Is it majority government, anonymous political interventions, advertising disclosure laws, conspiracy theories about shadowy forces, Green Party immaturity, unholy alliances between theocrats and corporate bosses, bad losers, bad winners?

The real issue is, in fact, not an issue at all. What’s ultimately at stake here is people’s lives.

How many of the candidates and commentators who have raged against ads linked to the Exclusive Brethren, or have raged for the Brethren’s right to express their views, or who have just raged, have paused to consider what impact those ads had on the people they targeted.

No, I’m not talking about the Greens.

I’m talking about the transgender and intersex people whose fundamental rights the ads claimed will “ruin society”.

A few people in positions of influence have dismissed this attack on gender minorities as foolish bunk not worth even responding to.

They are clearly oblivious to the extreme vulnerability of transgender and intersex Tasmanians.

They are obviously ignorant of the extraordinarily high rates of prejudice, sackings, bashings, and suicides that make life as a
transgender and intersex person as hard as all hell.

But at least they said something.

The new inclusive Tasmania …

What happened to all those Liberal and Labor candidates who ordinarily can’t stop talking about the new inclusive Tasmania, who spout endlessly about how far we’ve come, how much we’ve changed, who slap each other on the back for supporting reform, and wax lyrical about the lessons Tasmania has learnt?

When it really mattered they were silent, every last one of them.

For them, all the lessons of the New Tasmania are nothing next to the one great lesson of the Old: look away.
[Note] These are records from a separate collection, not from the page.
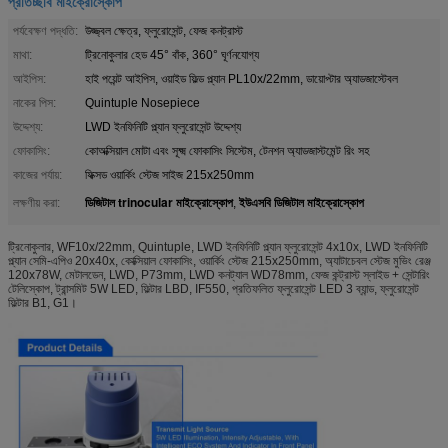
প্রতিচ্ছবি মাইক্রোস্কোপ
পর্যবেক্ষণ পদ্ধতি:
উজ্জ্বল ক্ষেত্র, ফ্লুরোসেন্ট, ফেজ কনট্রাস্ট
মাথা:
ট্রিনোকুলার হেড 45° বাঁক, 360° ঘূর্ণনযোগ্য
আইপিস:
হাই পয়েন্ট আইপিস, ওয়াইড ফিল্ড প্ল্যান PL10x/22mm, ডায়োপ্টার অ্যাডজাস্টেবল
নাকের পিস:
Quintuple Nosepiece
উদ্দেশ্য:
LWD ইনফিনিটি প্ল্যান ফ্লুরোসেন্ট উদ্দেশ্য
ফোকাসিং:
কোঅক্সিয়াল মোটা এবং সূক্ষ্ম ফোকাসিং সিস্টেম, টেনশন অ্যাডজাস্টমেন্ট রিং সহ
কাজের পর্যায়:
ফিক্সড ওয়ার্কিং স্টেজ সাইজ 215x250mm
ডিজিটাল trinocular মাইক্রোস্কোপ
ইউএসবি ডিজিটাল মাইক্রোস্কোপ
লক্ষণীয় করা:
,
ট্রিনোকুলার, WF10x/22mm, Quintuple, LWD ইনফিনিটি প্ল্যান ফ্লুরোসেন্ট 4x10x, LWD ইনফিনিটি
প্ল্যান সেমি-এপিও 20x40x, কোক্সিয়াল ফোকাসিং, ওয়ার্কিং স্টেজ 215x250mm, অ্যাটাচেবল স্টেজ মুভিং রেঞ্জ
120x78W, মেটালডেন, LWD, P73mm, LWD কনট্যাল WD78mm, ফেজ কন্ট্রাস্ট স্লাইড + সেন্টারিং
টেলিস্কোপ, ট্রান্সমিট 5W LED, ফিল্টার LBD, IF550, প্রতিফলিত ফ্লুরোসেন্ট LED 3 ব্যান্ড, ফ্লুরোসেন্ট
ফিল্টার B1, G1।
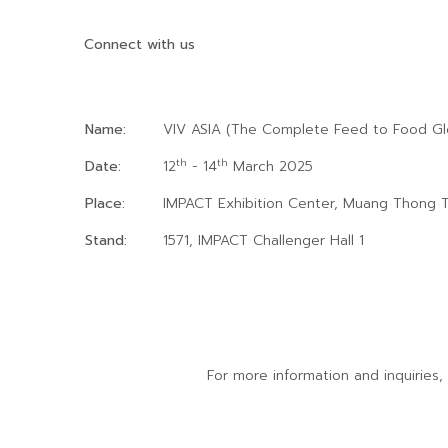
Connect with us
Name:
VIV ASIA (The Complete Feed to Food Glo
th
th
Date:
12
- 14
March 2025
Place:
IMPACT Exhibition Center, Muang Thong T
Stand:
1571, IMPACT Challenger Hall 1
For more information and inquiries,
And just in case you think I’m being partisan, the Greens’ don’t get off lightly either.

Not one Greens’ party flier, letter-to-the-editor, website posting, or reported press statement directly defended their transgender and intersex policies, or pointed out that many of the same policies can be found in the voting records of the other parties and the Acts of the State Parliament.

Their decision to deal generically with “fear and smear” left transgender and intersex people high and dry.

But like I said, this isn’t about parties or elections, it’s about people.

An island so done with hate

Imagine what it’s like when being true to yourself after years of agonised confusion means revealing to your colleagues and loved ones that the person they knew as Stephen is in fact Stephanie?

Imagine what it’s like knowing, deep down, that the gender a doctor arbitrarily assigned you at birth is the wrong one, and spending decades searching for answers in a world that has none?

If you’re lucky you might find a bit of security, fulfilment and even love in such a world — a job where nobody laughs at you, a street where people say hello, a partner who sticks by you no matter what, and an island so done with hate it promises you too can belong.

Then one day you open the paper and there’s an ad denouncing your rights, your identity, your life.

The next day the same trash is in your letter box.

You wait to hear reassuring words of sanity and common sense from the community leaders who were only too willing to shake your hand last week.

But they don’t come.

Nothing. Silence.

Imagine what that would be like?

Transgender and intersex Tasmanians are our friends and colleagues. They generate our jobs, make our food, heal our bodies, and teach us the meaning of courage.

But when they needed us most we, as a society, abandoned and betrayed them.

We turned away and raged instead about political interventions, disclosure laws, and conspiracy theories.

Is this the New Tasmania; this very, very Old Tasmania, where nothing’s changed and nothing’s learnt unless it’s how to be even more callous than before?

The choice is ours, and it’s ours to make now.